I recently came back upon this 2017 blog post from Tom Dale considering whether compilers are the new frameworks. If you haven’t read it, its short, I recommend doing so and before popping back over here to continue.
A few of his points:
What is fun about a post like this, now seven years old, is we can see the results of those predictions and insights.
In my opinion, Tom was about 90% right on how things were going to evolve, but way off on the conclusion of it leading to a better more performant web.
The investment in compilers and tooling pipelines has largely not led to a reduction in bytes sent to the browser, but an increase. Performance hasn’t improved from the move to compilation, and its maybe decreased.
In fact, the bigger your toolchain for compilation the more likely it has become that you ship more JS than you should. Why did this happen? And was this outcome forseeable? I think it was, and I think three things were at play that Tom didn’t seem to consider:
We tend to get what we want, and what we want is generally to ship features and product. More powerful toolchains allowing app sizes to scale with the size of the product and team just meant we could ship more features and product.
This is basically the same observation that even while CPUs have gotten more powerful our programs seem to be slowing down. These tools and compilers can result in better performance, but only if we don’t look at the new space in the budget and immediately overspend it.
Looking back now, its evident the platform had not stopped evolving, and the performance and bundle size impact of many newer platform APIs is not only massive, but significantly larger than a compiler could ever achieve.
Animations are really great example of this. The APIs for WebAnimations, ViewTransitions and generators together replaced the need for the animation libraries that previously were among our largest dependencies.
There’s an important lesson here: No compiler can beat shipping zero-bytes.
No compiler can beat shipping zero-bytes
The examples of this sort of platform win are everywhere: CSS layers, variables, advanced selectors, improved media query capabilities. Each of these replaced JS-runtime or CSS-compiler based solutions that had high runtime or bundlesize costs.
These wins happened even at the language level: browsers finally implemented generator functions, fields, and private fields natively. Currently they’ve started implementation of decorators and accessors. These have played a massive role in reducing the amount of bytes we need to ship in addition to generally being faster implementations.
And at the JS SDK Level: 10 different implementations of UUID in your bundle? Use crypto.randomUUID. A lot of logic to diff arrays and sets? There are APIs for unions, intersections, and more now.
I work on an SPA that is over 12 years old. More often than not when I’m refactoring something it looks like deleting a lot of code and replacing it with a simpler, smaller platform API.
So to sum up, I think betting on compilers has done much less than betting on the platform. And personally I believe there are still a lot of gains to be had in that area!
Maybe Tom was right though, and maybe we’ve done exactly as he thought we should: we looked at what made high-performance native code great, and realized it was the platform.
There’s a key point missing in Tom’s post. A point I think was able to be seen then, and even addressed then but was nonetheless missed. A point that I think the web community as a whole missed for the better part of a decade: If you want faster apps, reduce their complexity.

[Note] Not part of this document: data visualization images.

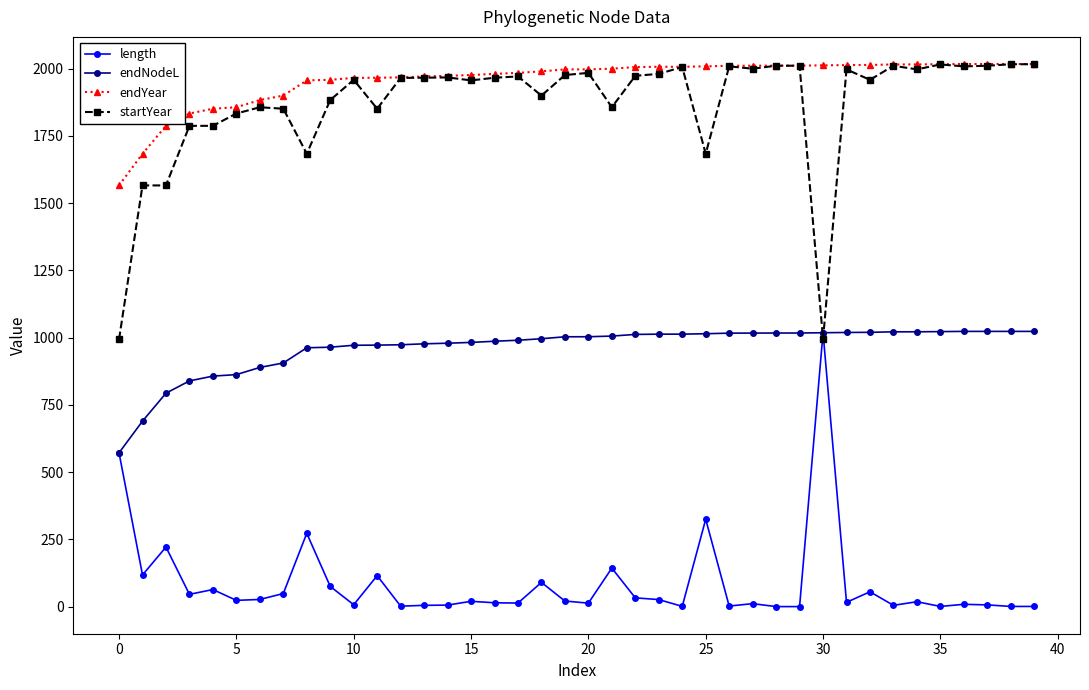

What is the value of the startYear point at the 5th from the left?

1787.2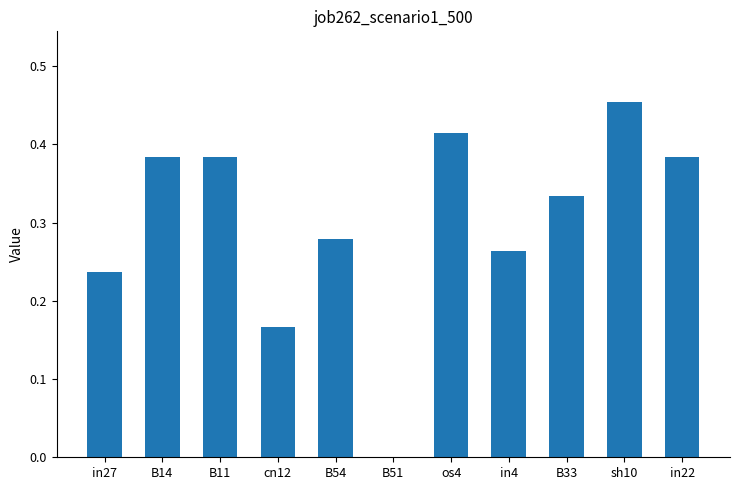

Between in22 and sh10, which is larger?

sh10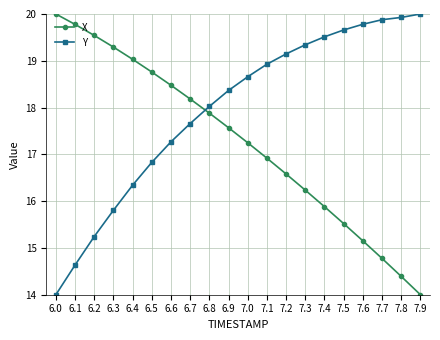

What is the difference between the highest and lowest values at 6.7?

0.5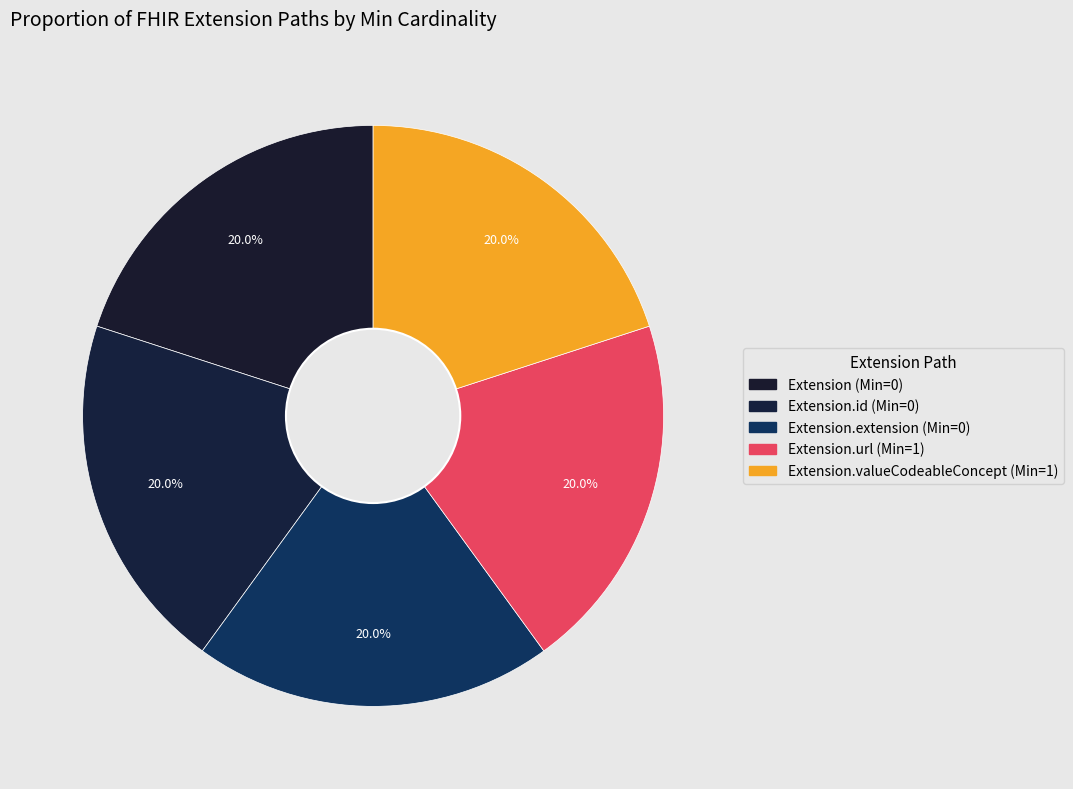

How many slices are in this pie chart?

5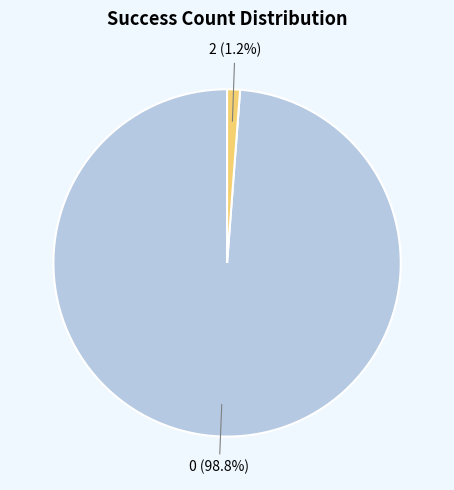

Do 2 and 0 together represent more than half of the pie?

Yes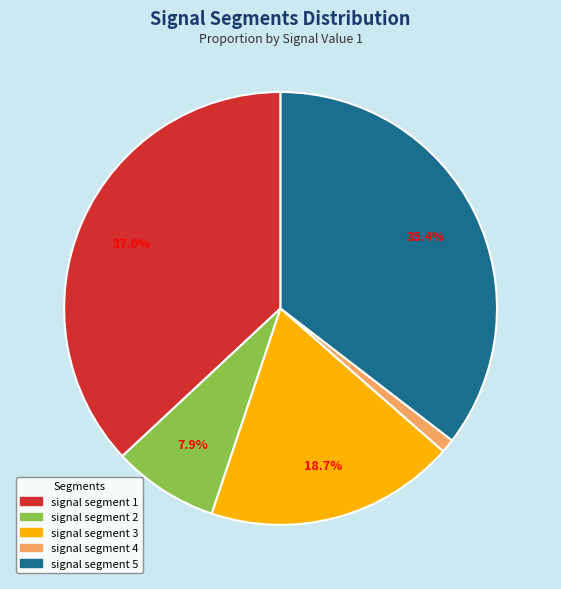

To the nearest percent, what is the difference between the largest and smallest slice percentages?

36%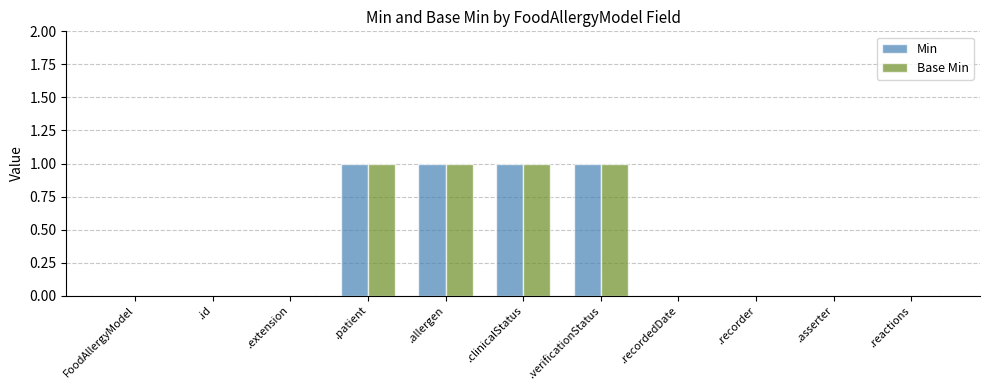

What is the sum of all Base Min values?

4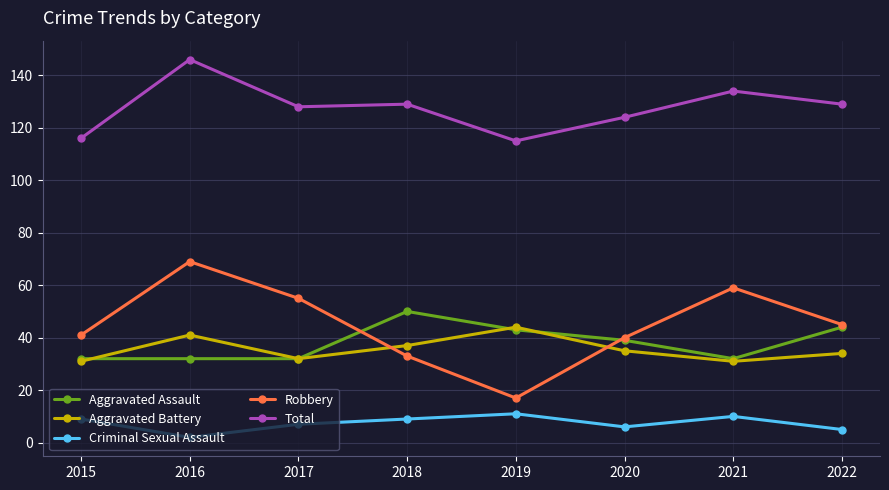

Reading right to left, list all the values displayed in this chart.

Aggravated Assault: 44	32	39	43	50	32	32	32
Aggravated Battery: 34	31	35	44	37	32	41	31
Criminal Sexual Assault: 5	10	6	11	9	7	2	9
Robbery: 45	59	40	17	33	55	69	41
Total: 129	134	124	115	129	128	146	116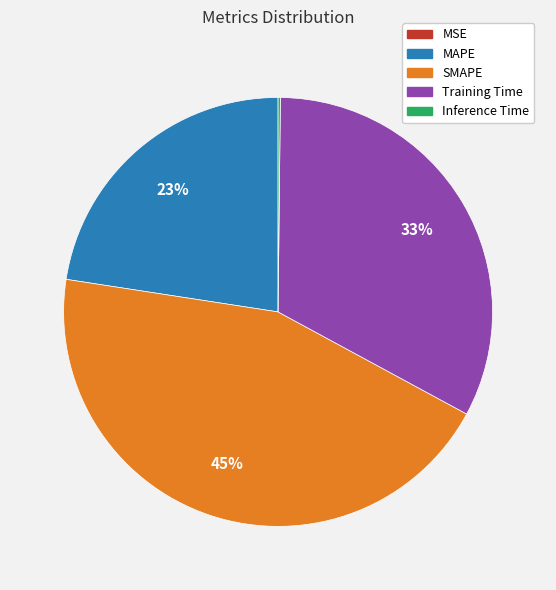

Combined, do SMAPE and Training Time account for over 50%?

Yes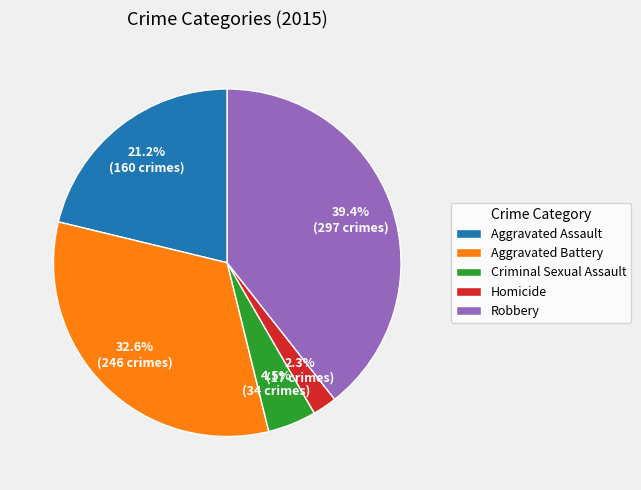

Approximately how many times larger is the value at Aggravated Assault compared to Aggravated Battery?

0.7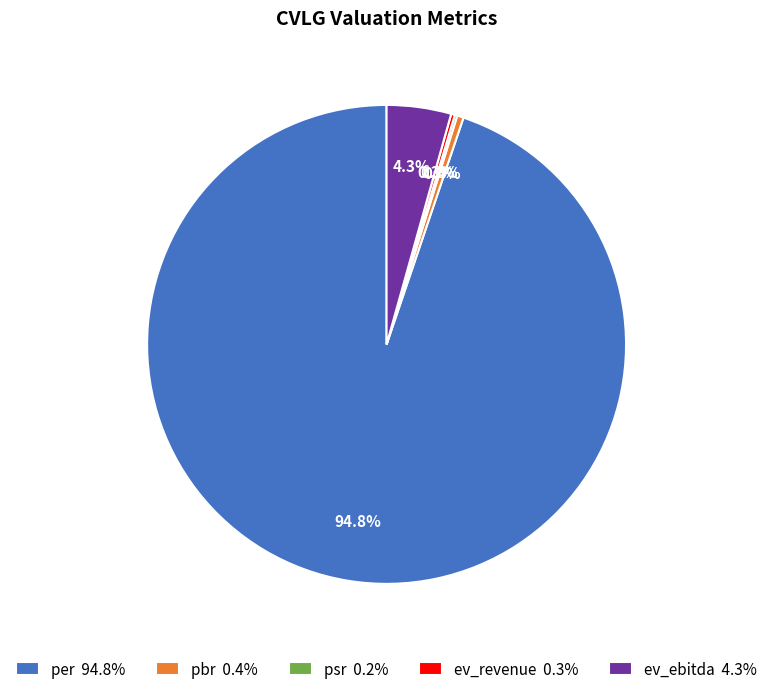

Does per 94.8% account for over 50% of the chart?

Yes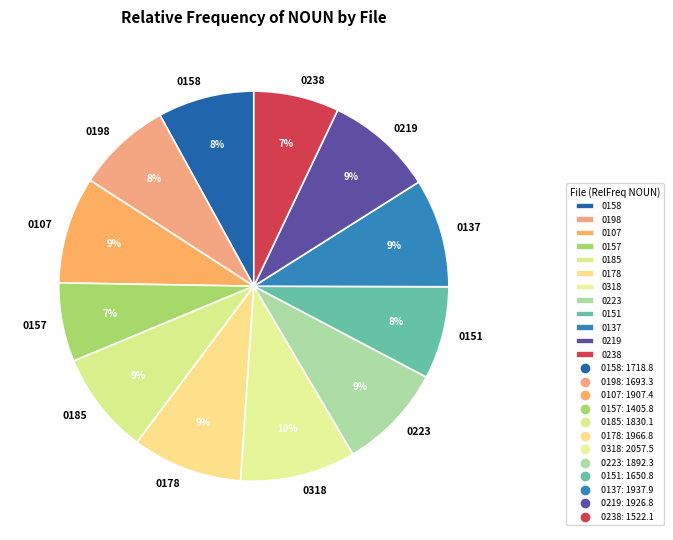

Does any single category account for the majority?

No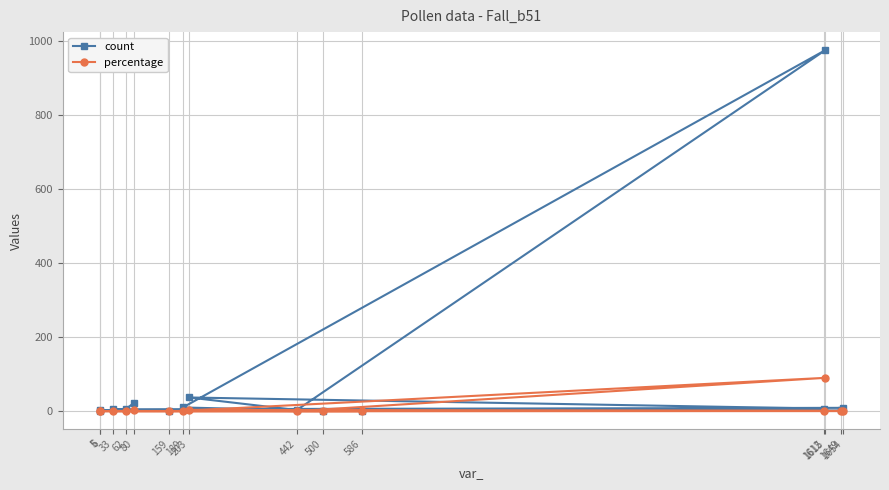

Does the chart display data point markers on the line(s)?

Yes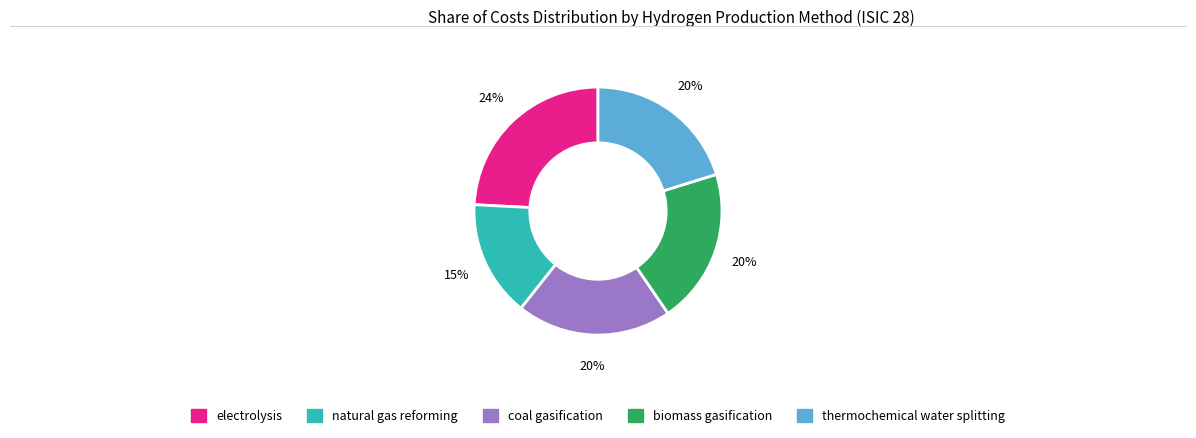

Which slice is the largest?

electrolysis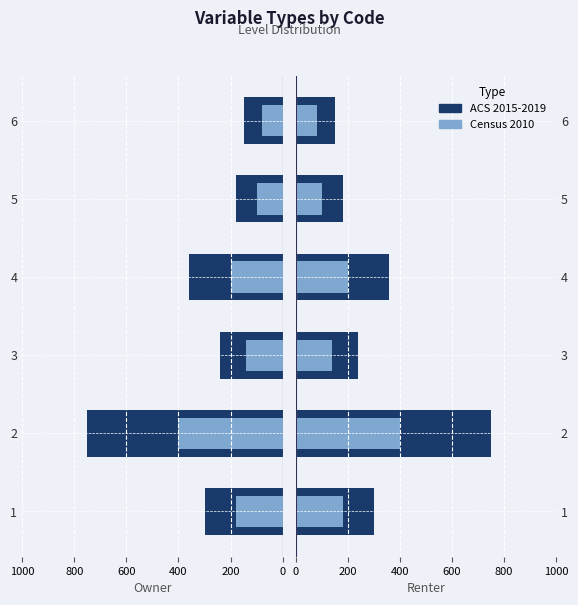

What is the value of the ACS 2015-2019 bar at the 1st from the left?

300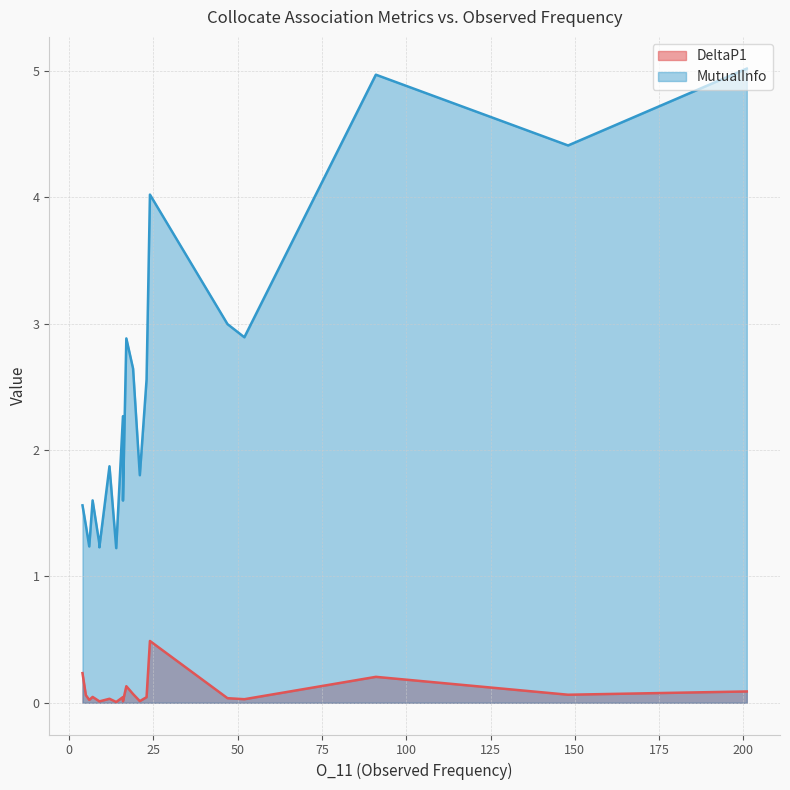

Is it true that MutualInfo equals 3.1 at 201?

False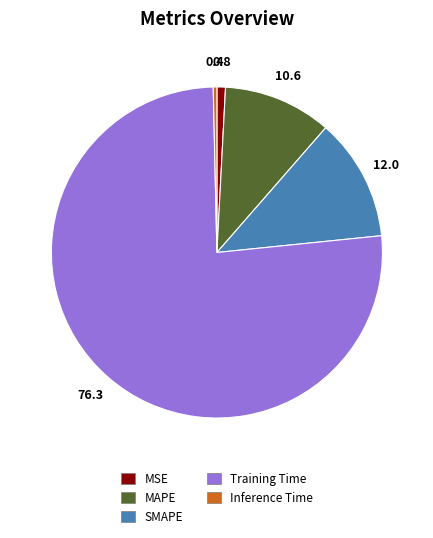

Count the number of slices in the pie.

5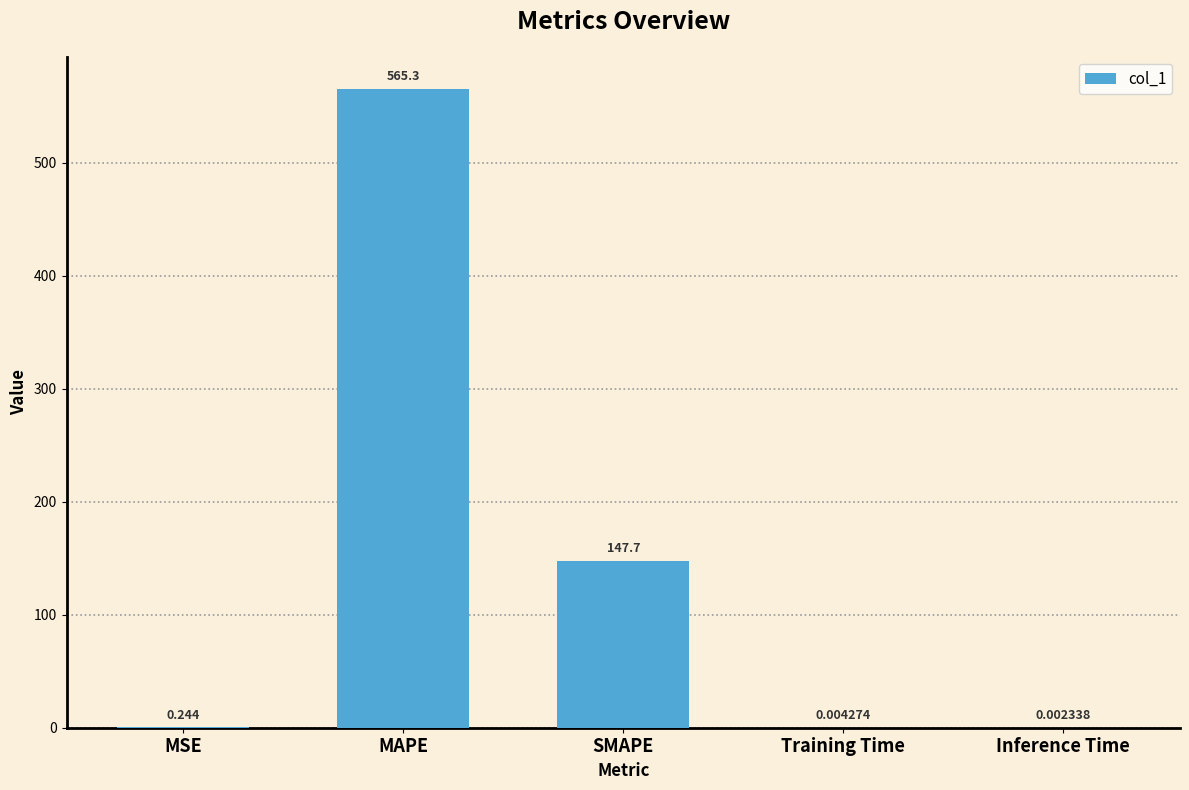

Between MAPE and Training Time, which is larger?

MAPE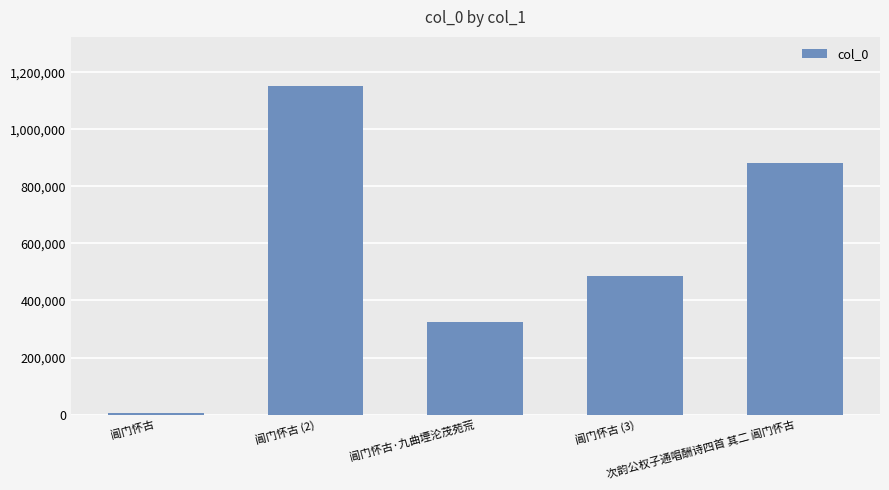

Reading left to right, list all the values displayed in this chart.

5934	1152678	326060	487616	883635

If you want faster apps, reduce their complexity.
Tom’s ideas mostly related to how to optimize complexity that already exists: but in the same way that no compiler can ever beat shipping 0 bytes, no compiler can optimize a for-loop to be faster than no-loop (unless of course for the case where the loop has no outputs and can just be safely deleted).
This incidentally has been where my own chips have been pushed. Complex frontend JavaScript apps are just a symptom of an underlying disease: JS is not the problem.
I think a lot of our performance issues trace back to poor architectural decisions around how we model, retrieve, transform and mutate state. I don’t just mean within apps either: there’s been a huge failure of imagination when it comes to designing API Frameworks and formats.
It’s amazing how we’ll spend hours fighting over which framework renders a component millionths of a second faster, and then dump in a MB of JSON we’ve given almost no thought to the shape of without a care in the world, probably in a waterfall pattern.
The rise of RSCs, HTMX, Qwik, LiveWire and (to a lesser extent) Astro are in my mind at least in part a reaction to realizing that the performance issue wasn’t actually a JS issue but a data issue.
So too are the many local-first DB offerings like Replicache: they just went the other way on the same problem and decided “if we’re sending it all there anyway, why not just keep it there”.
But in my opinion these choices are too often trying to sidestep the problem without really solving it. This does not make these bad solutions or bad tools in any way, some of them I even think are amazing and will shape the architecture of apps for the next decade in a positive way. But this does mean there’s more out there for us to work to solve still.
Don’t mistake this for a screed against compilers. I think compilers are doing amazing things and will continue to play a critical role in the evolution of the web. Its a mistake though to think we can compile away all our problems or to treat them as the panacea for performance.